How To

How to Fill Out PDF Forms Electronically

Like many of you, my wife and I participate in a Flexible Spending Account (FSA) for health care expenses. It allows us to pay for prescriptions, office visits, and eye care with pre-tax money.

That’s the good news. Unfortunately, our FSA provider seems to be located somewhere in the 1990s. We don’t get one of those handy FSA debit cards, nor can we submit expenses online. The only concessions to modern times: they provide the reimbursement form as a PDF, and they accept submissions via email.

Some PDFs, such as the ones you download from the IRS, have text fields that let you type directly on the form. Our FSA form isn’t like that—it’s just a printable page of text.

Well, I get PDF forms all the time, and I’m not going to let some dumb computer tell me what I can and can’t type on. I don’t want to have to be near a printer, and I don’t want to fumble with envelopes and stamps. Plus, I’d like a copy of the completed form and a record (albeit unofficial) of when I sent it by email. Above all, I just want to get my paperwork done as quickly as possible, no matter where I am.

So I went looking for apps to let you fill out any PDF, including adding a handwritten signature, and avoid scanning, printing, and snail mail. I found great free programs for Mac and PC, a $10 iPad app, and a Flash-based website that can be used on any computer (as long as you have Flash installed) but costs a few bucks a month.

Filling it on the Mac

Since OS X Lion (10.7), the Mac’s built-in Preview application lets you mark up PDFs, including storing and pasting handwritten signatures. To get started, load your PDFand click the pencil icon in the toolbar:

The only two tools you’ll need are the ones I circled: the Text tool and the Signature tool.

To enter text on a PDF, just click the Text tool button and then click where you want to type. After you finish typing, you can move your text, in case it’s not quite in the right place.

To get your signature into the computer, you’ll use your built-in FaceTime camera. Sign a blank index card or sheet of white paper, click the Signature tool, hold it up to the camera, and it’ll magically slurp your signature into the computer.

Kicking it Windows-style

I tried several free PDF apps for Windows, and my favorite is PDF-XChange Viewer. Despite the name, it’s not just a viewer: it also lets you type on PDFs using the Typewriter tool under the Tools menu.

It took me a little while to figure out how to paste a signature using PDF X-Change. Ignore any feature that says “signature”—that’s for cryptographic digital signatures (don’t ask). Instead, use the Stamp library, also found under the Tools menu. Using this tool, you can add any graphic, including your handwritten signature, and stick it all over your PDF. (You can also add official-looking rubber stamp marks, like IMPORTANT or FIND HIM AND KILL HIM.)
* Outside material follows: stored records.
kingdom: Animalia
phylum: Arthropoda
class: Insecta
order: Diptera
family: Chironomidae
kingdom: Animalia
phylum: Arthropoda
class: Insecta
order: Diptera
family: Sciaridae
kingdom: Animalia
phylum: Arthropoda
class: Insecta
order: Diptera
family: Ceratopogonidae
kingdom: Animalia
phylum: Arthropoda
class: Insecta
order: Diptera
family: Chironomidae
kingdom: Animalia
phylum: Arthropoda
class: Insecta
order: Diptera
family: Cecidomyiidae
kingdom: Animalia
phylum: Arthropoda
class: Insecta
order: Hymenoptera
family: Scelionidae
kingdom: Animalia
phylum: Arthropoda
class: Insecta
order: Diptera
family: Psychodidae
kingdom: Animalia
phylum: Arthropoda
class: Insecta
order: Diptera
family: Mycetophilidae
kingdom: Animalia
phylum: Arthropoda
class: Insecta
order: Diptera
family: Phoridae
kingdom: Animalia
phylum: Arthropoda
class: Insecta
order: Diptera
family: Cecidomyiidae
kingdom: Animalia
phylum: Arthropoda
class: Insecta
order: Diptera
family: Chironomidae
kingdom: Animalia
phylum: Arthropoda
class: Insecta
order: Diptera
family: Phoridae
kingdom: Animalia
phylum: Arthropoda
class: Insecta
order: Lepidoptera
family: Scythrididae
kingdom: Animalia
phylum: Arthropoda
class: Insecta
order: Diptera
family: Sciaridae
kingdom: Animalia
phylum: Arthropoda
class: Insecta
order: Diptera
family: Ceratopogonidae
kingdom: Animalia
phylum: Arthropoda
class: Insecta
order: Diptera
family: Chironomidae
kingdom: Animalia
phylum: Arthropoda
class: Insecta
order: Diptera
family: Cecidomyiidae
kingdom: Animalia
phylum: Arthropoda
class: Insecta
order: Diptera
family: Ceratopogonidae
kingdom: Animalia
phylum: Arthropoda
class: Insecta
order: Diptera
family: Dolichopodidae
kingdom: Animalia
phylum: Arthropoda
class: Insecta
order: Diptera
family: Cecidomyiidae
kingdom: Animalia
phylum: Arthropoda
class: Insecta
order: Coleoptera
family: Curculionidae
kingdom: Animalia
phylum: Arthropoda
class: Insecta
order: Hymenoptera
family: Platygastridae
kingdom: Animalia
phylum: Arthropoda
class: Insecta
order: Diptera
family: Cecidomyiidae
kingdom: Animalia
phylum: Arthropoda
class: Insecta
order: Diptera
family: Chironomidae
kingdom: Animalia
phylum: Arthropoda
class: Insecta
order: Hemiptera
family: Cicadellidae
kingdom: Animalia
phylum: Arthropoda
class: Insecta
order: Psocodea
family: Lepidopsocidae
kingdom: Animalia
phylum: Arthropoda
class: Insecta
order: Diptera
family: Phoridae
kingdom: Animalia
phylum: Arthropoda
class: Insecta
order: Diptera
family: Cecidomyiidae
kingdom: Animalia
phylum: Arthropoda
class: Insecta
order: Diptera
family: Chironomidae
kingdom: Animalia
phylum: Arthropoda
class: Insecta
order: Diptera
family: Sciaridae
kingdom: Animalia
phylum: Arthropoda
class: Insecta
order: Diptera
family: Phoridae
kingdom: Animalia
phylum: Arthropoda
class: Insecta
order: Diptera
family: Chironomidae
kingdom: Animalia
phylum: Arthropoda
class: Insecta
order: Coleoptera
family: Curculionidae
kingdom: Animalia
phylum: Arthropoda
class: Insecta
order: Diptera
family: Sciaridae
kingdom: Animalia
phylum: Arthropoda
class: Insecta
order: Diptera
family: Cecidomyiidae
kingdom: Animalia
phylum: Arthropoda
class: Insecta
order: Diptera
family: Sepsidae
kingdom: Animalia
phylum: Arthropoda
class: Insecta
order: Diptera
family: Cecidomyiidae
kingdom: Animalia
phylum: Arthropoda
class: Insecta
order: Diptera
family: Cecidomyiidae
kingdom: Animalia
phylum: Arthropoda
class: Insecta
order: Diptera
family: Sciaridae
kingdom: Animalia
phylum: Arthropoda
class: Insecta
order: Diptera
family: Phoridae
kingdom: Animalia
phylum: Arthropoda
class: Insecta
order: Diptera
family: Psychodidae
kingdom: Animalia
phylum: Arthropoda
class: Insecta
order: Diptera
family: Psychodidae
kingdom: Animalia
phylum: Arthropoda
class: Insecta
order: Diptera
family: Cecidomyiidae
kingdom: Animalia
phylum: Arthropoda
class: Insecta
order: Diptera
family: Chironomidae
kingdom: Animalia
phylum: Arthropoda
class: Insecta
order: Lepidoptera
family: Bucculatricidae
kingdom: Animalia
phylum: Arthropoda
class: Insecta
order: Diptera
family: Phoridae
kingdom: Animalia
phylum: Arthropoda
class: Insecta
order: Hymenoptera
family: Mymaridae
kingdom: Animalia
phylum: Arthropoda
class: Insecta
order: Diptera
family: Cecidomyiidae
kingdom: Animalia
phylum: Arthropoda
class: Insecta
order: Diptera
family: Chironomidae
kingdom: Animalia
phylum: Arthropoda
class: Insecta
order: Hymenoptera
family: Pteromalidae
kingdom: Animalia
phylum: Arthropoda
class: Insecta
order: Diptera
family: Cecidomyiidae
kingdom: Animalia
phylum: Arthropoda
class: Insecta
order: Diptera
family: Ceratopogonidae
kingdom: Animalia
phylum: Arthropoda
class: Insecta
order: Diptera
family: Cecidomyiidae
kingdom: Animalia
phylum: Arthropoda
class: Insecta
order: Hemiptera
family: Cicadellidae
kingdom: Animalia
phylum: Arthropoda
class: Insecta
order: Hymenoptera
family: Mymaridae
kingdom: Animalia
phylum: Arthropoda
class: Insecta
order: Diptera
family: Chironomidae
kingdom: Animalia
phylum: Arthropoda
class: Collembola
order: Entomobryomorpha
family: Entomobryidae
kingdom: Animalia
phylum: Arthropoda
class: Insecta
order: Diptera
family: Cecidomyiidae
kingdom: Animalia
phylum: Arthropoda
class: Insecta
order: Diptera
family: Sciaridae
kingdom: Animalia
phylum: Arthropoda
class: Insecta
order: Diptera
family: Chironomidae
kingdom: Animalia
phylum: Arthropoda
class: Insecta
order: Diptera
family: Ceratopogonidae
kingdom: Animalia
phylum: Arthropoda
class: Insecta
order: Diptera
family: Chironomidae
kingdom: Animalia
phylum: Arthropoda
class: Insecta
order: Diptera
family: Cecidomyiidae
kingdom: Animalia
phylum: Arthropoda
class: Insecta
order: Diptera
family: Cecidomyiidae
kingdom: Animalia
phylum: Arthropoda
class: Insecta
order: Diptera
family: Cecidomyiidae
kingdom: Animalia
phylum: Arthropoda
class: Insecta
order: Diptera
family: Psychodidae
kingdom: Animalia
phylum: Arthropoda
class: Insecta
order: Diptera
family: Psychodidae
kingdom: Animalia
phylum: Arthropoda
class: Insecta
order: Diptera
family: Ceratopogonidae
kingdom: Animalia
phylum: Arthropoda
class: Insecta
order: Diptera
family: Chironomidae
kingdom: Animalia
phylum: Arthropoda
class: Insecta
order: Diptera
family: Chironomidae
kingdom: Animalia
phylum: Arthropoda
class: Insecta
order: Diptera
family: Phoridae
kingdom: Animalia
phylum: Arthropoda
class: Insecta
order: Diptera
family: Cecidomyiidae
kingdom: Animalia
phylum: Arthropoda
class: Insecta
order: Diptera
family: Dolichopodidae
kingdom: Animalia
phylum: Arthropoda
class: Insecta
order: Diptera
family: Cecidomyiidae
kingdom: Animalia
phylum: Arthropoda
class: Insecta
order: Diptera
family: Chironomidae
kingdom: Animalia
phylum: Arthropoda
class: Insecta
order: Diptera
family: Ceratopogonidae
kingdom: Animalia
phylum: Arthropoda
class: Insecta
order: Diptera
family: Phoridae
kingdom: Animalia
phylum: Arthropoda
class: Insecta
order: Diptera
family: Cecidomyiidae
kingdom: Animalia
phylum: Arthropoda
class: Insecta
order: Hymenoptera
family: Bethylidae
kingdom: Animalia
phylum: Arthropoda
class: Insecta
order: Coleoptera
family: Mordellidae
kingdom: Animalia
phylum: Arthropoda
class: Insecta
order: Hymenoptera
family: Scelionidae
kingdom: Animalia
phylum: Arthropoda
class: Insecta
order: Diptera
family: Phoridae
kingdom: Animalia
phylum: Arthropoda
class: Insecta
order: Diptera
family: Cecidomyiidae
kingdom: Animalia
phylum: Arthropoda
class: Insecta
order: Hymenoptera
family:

How do you get your handwritten signature into the computer? The easiest way is to sign a piece of paper, shoot a picture with your phone, and email yourself the photo.

For the iPad

A new app, PDFpen for iPad ($10), lets you fill out, sign, and email PDFs directly from your iPad. You can even sign with the tip of your finger.

Get it done in a flash

The most convenient way to fill PDFs is online—but it’s not free. PDF Filler is designed to do exactly what it says on the label. You can load up any PDF from your computer or directly from a web site, type all over it, and add your signature by writing it with your mouse or trackpad, or by shooting a picture of it with a phone camera and uploading it.

You can try PDF Filler for free, but to download, email, print, or even fax a PDF(which is presumably the whole point), it’ll run you $10/month or $30/year.

Point and shoot

Speaking of your smartphone camera, it’s a handy way to turn a paper form into aPDF. Using a scanner app like JotNot Scanner Pro (iPhone, $1) or CamScanner (Android, $5), shoot a picture of the document, and the app will make a crisp black-and-white version, ready to email to yourself as a PDF or send to Dropbox.

In short: no matter what platform you use, you don’t have to deal with 20th century methods of filling out forms. I’ve been doing all my forms electronically for over a year now, and it takes a lot of the dread out of doing the paperwork that modern life can’t seem to shake.